A Great Date With Megan

I had a nice little walk this afternoon. I was in a hurry to get back so I could see Megan. Tuesday is our quick visit. Only a couple of hours. We went out and she played on the swings. Asked a couple of tough questions. We went in and played Sorry and Go Fish, which she won at both, and had a good time. A little bit before she was about to leave I could see her getting upset. She started crying and said she never wanted to leave me. And wanted to see me more. I told her it was ok to cry because we loved each other so much and we missed each other. That was one of the hardest things I've ever had to do. I started to talk to her about her birthday and that cheered us up. Her smile could lift my heart to the moon. I love this little girl more than anything in the world. It breaks my heart that I can't be with her all the time. Only a couple more days until I can get another big hug. 



Monday, May 26, 2014

Walking The Hills

Walked a new route today. Had a few more hills than I'm used to. Also ended up with some blisters from the new sneakers. It was a beautiful day out. Nice long walk. Almost 4 miles.  Lots of new wooded areas to take pictures of. Think I'll have to do this route again. 


Sunday, May 25, 2014

Bittersweet Day

Today has been a bittersweet day. Yesterday with Megan was great. I'm still trying to enjoy that. Today though is the 13th anniversary of when I met Jenn. It should be a happy day. Took a 3.25 mile walk around Easthampton to clear my head. Didn't really work. I really miss her. Some days hurt more than others. Some days I just want to disappear.  It seems special days are really hard on me. 
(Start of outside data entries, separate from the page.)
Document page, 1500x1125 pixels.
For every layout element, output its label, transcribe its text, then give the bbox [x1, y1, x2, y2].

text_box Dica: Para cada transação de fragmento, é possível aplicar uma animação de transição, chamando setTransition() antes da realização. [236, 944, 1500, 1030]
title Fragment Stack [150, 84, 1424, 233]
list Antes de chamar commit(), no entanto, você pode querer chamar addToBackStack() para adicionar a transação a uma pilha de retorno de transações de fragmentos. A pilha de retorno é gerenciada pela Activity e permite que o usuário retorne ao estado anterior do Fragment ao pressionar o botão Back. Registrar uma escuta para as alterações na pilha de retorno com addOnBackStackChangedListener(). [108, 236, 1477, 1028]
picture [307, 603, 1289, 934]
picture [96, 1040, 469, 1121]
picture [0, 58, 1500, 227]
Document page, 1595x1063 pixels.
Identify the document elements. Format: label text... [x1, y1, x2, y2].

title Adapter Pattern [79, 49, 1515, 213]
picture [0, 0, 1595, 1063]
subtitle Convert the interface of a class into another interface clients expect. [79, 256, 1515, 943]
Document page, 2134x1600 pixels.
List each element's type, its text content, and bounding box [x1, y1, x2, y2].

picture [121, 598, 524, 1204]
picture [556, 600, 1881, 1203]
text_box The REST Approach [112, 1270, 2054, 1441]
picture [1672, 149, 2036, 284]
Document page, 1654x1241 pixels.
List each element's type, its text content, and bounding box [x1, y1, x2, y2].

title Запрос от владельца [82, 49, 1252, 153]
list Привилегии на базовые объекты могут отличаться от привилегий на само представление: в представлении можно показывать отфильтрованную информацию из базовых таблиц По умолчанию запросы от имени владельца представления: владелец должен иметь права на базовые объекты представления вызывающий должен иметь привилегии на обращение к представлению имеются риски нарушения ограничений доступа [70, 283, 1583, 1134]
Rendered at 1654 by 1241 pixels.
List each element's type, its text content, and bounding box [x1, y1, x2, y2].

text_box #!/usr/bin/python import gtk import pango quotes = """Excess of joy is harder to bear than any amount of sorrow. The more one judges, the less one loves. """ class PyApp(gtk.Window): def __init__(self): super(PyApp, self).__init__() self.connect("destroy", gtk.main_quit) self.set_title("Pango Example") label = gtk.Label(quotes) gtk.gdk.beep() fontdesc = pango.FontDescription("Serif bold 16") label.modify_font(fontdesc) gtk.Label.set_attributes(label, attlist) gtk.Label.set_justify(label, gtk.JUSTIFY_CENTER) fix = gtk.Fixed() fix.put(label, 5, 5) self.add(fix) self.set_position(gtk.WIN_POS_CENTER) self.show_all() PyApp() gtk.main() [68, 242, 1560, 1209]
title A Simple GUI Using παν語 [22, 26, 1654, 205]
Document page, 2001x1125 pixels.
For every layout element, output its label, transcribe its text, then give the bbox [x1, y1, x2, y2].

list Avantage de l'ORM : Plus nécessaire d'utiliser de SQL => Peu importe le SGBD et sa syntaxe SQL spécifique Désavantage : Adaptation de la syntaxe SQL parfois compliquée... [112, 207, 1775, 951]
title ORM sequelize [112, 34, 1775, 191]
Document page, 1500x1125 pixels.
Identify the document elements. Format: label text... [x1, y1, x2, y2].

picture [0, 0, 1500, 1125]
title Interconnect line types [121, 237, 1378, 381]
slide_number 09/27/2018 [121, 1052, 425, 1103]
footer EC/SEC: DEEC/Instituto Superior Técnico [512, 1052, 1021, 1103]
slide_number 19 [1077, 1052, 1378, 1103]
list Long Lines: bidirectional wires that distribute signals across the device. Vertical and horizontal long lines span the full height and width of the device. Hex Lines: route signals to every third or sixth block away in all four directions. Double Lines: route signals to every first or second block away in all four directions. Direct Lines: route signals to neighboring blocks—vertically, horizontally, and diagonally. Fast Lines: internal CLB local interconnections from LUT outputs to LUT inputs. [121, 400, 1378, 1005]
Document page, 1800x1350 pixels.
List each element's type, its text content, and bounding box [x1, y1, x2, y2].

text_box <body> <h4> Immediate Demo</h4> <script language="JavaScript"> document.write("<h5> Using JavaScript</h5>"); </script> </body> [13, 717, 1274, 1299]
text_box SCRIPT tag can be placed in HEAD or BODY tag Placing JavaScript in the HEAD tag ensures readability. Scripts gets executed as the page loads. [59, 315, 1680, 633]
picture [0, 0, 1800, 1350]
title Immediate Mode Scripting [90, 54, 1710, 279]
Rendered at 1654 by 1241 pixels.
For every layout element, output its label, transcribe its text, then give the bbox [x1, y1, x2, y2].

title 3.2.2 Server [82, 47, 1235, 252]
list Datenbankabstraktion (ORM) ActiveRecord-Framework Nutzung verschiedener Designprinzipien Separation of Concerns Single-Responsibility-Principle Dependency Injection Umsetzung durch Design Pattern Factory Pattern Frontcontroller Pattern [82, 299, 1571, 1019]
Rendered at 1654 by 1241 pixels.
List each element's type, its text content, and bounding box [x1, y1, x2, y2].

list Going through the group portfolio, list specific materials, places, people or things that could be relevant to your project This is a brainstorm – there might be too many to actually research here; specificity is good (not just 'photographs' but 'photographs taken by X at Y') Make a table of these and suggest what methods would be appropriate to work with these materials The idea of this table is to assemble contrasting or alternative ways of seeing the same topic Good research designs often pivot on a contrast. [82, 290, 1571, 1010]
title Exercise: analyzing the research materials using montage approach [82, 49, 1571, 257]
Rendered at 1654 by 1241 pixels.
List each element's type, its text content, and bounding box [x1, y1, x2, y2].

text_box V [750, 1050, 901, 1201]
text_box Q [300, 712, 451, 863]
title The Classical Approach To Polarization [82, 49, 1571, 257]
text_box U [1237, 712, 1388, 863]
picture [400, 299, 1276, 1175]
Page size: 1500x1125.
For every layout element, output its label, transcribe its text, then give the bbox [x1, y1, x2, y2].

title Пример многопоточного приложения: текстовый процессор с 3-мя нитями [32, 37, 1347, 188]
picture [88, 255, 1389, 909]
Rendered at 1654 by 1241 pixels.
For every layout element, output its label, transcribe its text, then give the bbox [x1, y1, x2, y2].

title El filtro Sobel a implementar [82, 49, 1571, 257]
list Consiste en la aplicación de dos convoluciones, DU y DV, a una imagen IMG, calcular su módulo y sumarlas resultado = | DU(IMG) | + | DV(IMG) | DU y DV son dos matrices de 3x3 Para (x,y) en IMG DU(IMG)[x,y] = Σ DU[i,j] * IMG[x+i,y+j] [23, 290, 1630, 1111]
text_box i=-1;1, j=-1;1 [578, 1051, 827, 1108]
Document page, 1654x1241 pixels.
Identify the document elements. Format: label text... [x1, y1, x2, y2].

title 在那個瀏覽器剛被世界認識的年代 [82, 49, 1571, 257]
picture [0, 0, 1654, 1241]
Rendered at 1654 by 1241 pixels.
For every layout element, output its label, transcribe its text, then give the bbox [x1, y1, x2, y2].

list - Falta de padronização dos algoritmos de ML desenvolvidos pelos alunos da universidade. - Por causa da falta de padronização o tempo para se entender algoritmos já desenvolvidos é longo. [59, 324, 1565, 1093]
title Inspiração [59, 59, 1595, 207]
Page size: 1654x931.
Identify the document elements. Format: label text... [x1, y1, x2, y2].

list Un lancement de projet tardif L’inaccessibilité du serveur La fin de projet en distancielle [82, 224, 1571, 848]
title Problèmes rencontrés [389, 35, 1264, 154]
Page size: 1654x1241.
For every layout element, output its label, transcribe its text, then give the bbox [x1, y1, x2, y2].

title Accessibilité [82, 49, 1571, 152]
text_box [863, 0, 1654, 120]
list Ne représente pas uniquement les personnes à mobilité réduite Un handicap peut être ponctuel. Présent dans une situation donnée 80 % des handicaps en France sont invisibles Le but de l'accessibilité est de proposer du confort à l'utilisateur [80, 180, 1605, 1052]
I just want my family back. More than anything in the world. 

Friday, May 23, 2014

A Day With My Megan

Today I get to spend time with my little princess. Yesterday was nice, but today should be even better. Wish I could have taken more pictures but it wouldn't have been appropriate. I'm all excited. And she is too. 

The day went great. Went to Look Park for a bit. Got to snuggle and watch Spongebob like we used to. Found a couple of Four Leaf Clovers. Wish it didn't have to end.  Can't wait until Tuesday when we can see each other again. 


Thursday, May 22, 2014

Walking To My Munchkin

Today is a great day. I get to see my little princess. It's been too long. I love her so much. I'm so excited that I can't sit still. It's almost like Christmas Morning. 

I can't wait until I can take her on some of my walks. I think she'd like Look Park. There's so much to see and do. It's become one of my favorite places to go. 


I also just found out I have a new job starting soon. I'm super excited about that. I hate sitting around waiting for things to do. 


A Walk Into the Unknown

Sometimes taking a walk into the unknown can lead to great things. I mean that both as a metaphor and in real life. I kept walking past a sign during my walks. One day I finally decided to check out the footpath the sign led to. It led to a beautiful area with a small brook that I had known was there since I was a kid. I never went there until that day. I had been missing out on something beautiful. 

In my life I never knew I liked photography. I never knew I enjoyed walking. I never knew I enjoyed nature this much. This unknown has brought me some joy and something beautiful to share with my daughter Megan. 

Walking and Thinking

Some times I just need an escape. Taking walks and seeing the beauty around me helps me clear my head. I think about all the good things in my life, and even some of the things I'd like to change. I've discovered I like photography. Especially pictures of mountains and the sky. It helps me feel at peace. I feel better inside, and it calms my nerves.